Leonora: So many of your books center on connecting art and science. Do you feel that the intersection of these two subjects strengthens each other?

Maria: Definitely! Especially poetry/lyrical writing and scientific topics—they are very complementary. I love how poetry and its imagery can encapsulate and make complex scientific topics more concrete and comprehensible. 

Some scientific language is in and of itself quite poetic. One of my favorite examples is the way that red-tailed hawks hover while hunting for prey below. It’s called “kiting.” Isn’t that a great image?
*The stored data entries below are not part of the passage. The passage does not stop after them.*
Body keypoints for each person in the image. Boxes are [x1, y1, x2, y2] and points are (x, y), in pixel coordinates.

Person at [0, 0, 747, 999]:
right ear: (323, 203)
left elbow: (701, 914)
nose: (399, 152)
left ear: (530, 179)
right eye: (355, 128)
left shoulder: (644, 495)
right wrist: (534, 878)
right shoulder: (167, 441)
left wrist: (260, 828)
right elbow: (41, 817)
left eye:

Here’s how I used it in my book, Hawk Rising when the Father Hawk is flying:

“He rides the wind/like a wave,/twisting and turning,/kiting and floating.”

Here’s the gorgeous image Caldecott-award-winning illustrator Brian Floca created for it.

I used another example in my book, Whoo-Ku Haiku: A Great Horned Owl Story (a book told entirely through haiku poems). Owls and other raptors fold and spread their wings to appear bigger when they’re threatened, or to protect captured prey, eggs, or chicks. It’s called “mantling” which also evokes the image of a cloak or cape. 

I love weaving this type of vocabulary into my books.

Leonora: Do you think that children can benefit from learning science through art and storytelling? Why?

Maria: Absolutely. As I mentioned above, science-based picture books can present complex and interesting information in a fun and engaging way. It may help pique a child’s interest in a particular topic or area and encourage them to go deeper and learn more about what they’re interested in. 

Leonora: In Thank a Farmer you highlight farming practices and discuss how food and commodities go from the farm to the table. Did you have any personal stories of a-ha moments when it came to understanding the sources of your meals or clothing?

Maria: I grew up in New Hampshire down the street from a farm. Our house was adjacent to a cornfield and across the street from a maple sugar house. In the late winter, our whole neighborhood smelled like cotton candy! We watched the farmers tap the maple trees and hang their covered buckets and saw how they threaded them together with tubing. We got to “help” them pour the sap into a huge vat and watched it boil brown into syrup while eating maple sugar candies. It was such a wonderful way to experience the transformation from sugar maple sap to syrup. I’ll never forget that it takes 40 gallons of sap to make one gallon of syrup. And then, of course, we also had sugar on snow, which was a delicious taffy-like treat.

Leonora: Your books connect readers with pets and service animals in so many beautiful ways. Do you have any advice for parents as they facilitate relationships between animals and children?

Maria: Thank you! In terms of relationships, I think it’s always important to teach kids to take cues from their animals—they’re always communicating with us, but we sometimes ignore the signs. Cats sometimes get a bad reputation for being too independent, and people often wonder why they seem to be purring one moment, and then hissing or scratching suddenly the next. They often warn us and tell us quite clearly what they want, and they communicate with their tails.

Here’s a fun spread from Being a Cat: A Tail of Curiosity, illustrated by Pete Oswald that explains the ways that a cat’s tail tells a tale.

Leonora: How has growing up in New England connected you to nature?

Maria: As I mentioned above, our house near the farm was a very special place. Behind the sugar house were hills where cows roamed in the summer and there was a small pond where we’d search for fish and frogs. Nature was basically our playground. We’d play hide and seek in the cornfield during the summer, race track in the fall, and skate in the mini-ponds between the rows in winter. I was a shy kid and being outside in nature was always where I felt most at home—climbing trees, looking under rocks, exploring, watching birds, digging for clay—all of these things brought me joy, and inspired me to be curious about this beautiful world we live in. It’s not surprising that I write about creatures and the natural world, since I’m still that shy, nature kid at heart, and I want to celebrate nature and share all of the fun and fascinating things that I learn with kids.